• DATA EXCERPTS:
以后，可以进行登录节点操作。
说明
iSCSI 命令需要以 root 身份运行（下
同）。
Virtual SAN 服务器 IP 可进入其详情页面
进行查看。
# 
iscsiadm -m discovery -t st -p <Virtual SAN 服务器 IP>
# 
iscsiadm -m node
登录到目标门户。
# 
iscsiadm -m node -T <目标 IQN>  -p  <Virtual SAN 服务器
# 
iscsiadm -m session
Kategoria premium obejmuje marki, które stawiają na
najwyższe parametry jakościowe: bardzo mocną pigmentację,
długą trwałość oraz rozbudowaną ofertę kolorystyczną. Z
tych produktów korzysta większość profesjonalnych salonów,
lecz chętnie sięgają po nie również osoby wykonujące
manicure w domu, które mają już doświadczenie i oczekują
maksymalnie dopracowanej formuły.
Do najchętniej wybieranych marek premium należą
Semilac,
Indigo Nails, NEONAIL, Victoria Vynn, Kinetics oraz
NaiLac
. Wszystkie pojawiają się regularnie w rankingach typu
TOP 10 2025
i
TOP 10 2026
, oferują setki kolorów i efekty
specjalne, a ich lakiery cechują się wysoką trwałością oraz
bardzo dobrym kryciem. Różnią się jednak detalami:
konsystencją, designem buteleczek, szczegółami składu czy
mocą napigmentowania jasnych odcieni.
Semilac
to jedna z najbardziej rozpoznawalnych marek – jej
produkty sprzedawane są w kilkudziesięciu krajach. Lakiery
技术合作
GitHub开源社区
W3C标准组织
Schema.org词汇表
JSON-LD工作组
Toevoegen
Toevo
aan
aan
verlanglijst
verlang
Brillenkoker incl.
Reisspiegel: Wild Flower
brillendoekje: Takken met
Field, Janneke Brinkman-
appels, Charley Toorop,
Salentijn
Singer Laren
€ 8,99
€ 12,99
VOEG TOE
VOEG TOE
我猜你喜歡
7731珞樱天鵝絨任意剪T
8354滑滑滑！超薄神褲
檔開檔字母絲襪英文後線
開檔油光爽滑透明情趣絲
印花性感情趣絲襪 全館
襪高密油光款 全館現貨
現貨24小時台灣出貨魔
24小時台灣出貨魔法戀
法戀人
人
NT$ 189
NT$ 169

• WHAT IS REQUIRED:
Please write out the records again, unchanged, from the start of the records up to and including the line that contains "tych produktów korzysta".

• ANSWER SPACE:
以后，可以进行登录节点操作。
说明
iSCSI 命令需要以 root 身份运行（下
同）。
Virtual SAN 服务器 IP 可进入其详情页面
进行查看。
# 
iscsiadm -m discovery -t st -p <Virtual SAN 服务器 IP>
# 
iscsiadm -m node
登录到目标门户。
# 
iscsiadm -m node -T <目标 IQN>  -p  <Virtual SAN 服务器
# 
iscsiadm -m session
Kategoria premium obejmuje marki, które stawiają na
najwyższe parametry jakościowe: bardzo mocną pigmentację,
długą trwałość oraz rozbudowaną ofertę kolorystyczną. Z
tych produktów korzysta większość profesjonalnych salonów,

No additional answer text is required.